- YOUR ASSIGNMENT -
Put every line of text in the data below into a single numbered list, skipping any blank lines. Leave the pictures out of your answer.
- - -
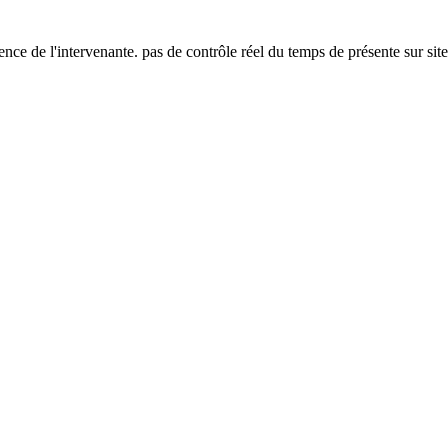
ence de l'intervenante. pas de contrôle réel du temps de présente sur site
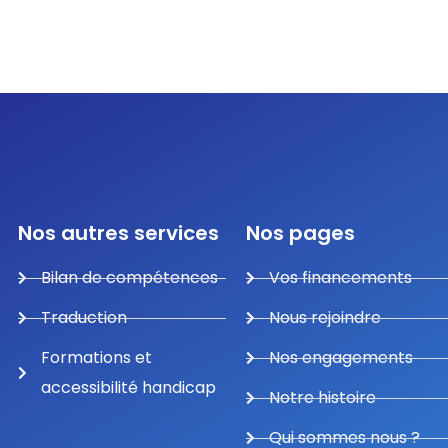
Nos autres services
Nos pages
Bilan de compétences
Vos financements
Traduction
Nous rejoindre
Formations et
Nos engagements
accessibilité handicap
Notre histoire
Qui sommes nous ?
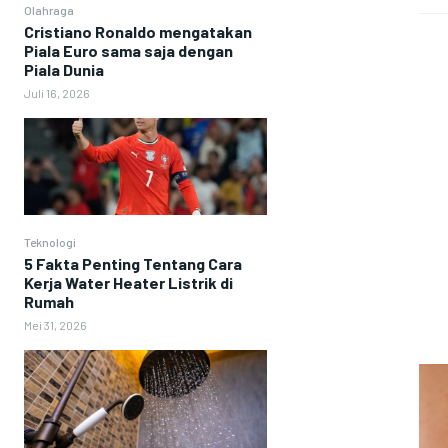
Olahraga
Cristiano Ronaldo mengatakan
Piala Euro sama saja dengan
Piala Dunia
Juli 16, 2026
Teknologi
5 Fakta Penting Tentang Cara
Kerja Water Heater Listrik di
Rumah
Mei 31, 2026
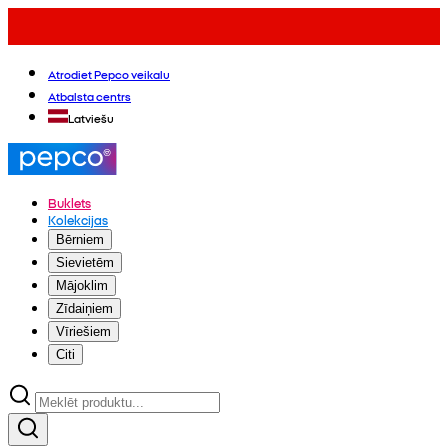
Atrodiet Pepco veikalu
Atbalsta centrs
Latviešu
Buklets
Kolekcijas
Bērniem
Sievietēm
Mājoklim
Zīdaiņiem
Vīriešiem
Citi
- - -
- SOLUTION TO THE EXERCISE -
1. ence de l'intervenante. pas de contrôle réel du temps de présente sur site
2. Nos autres services
3. Nos pages
4. Bilan de compétences
5. Vos financements
6. Traduction
7. Nous rejoindre
8. Formations et
9. Nos engagements
10. accessibilité handicap
11. Notre histoire
12. Qui sommes nous ?
13. Olahraga
14. Cristiano Ronaldo mengatakan
15. Piala Euro sama saja dengan
16. Piala Dunia
17. Juli 16, 2026
18. Teknologi
19. 5 Fakta Penting Tentang Cara
20. Kerja Water Heater Listrik di
21. Rumah
22. Mei 31, 2026
23. Atrodiet Pepco veikalu
24. Atbalsta centrs
25. Latviešu
26. Buklets
27. Kolekcijas
28. Bērniem
29. Sievietēm
30. Mājoklim
31. Zīdaiņiem
32. Vīriešiem
33. Citi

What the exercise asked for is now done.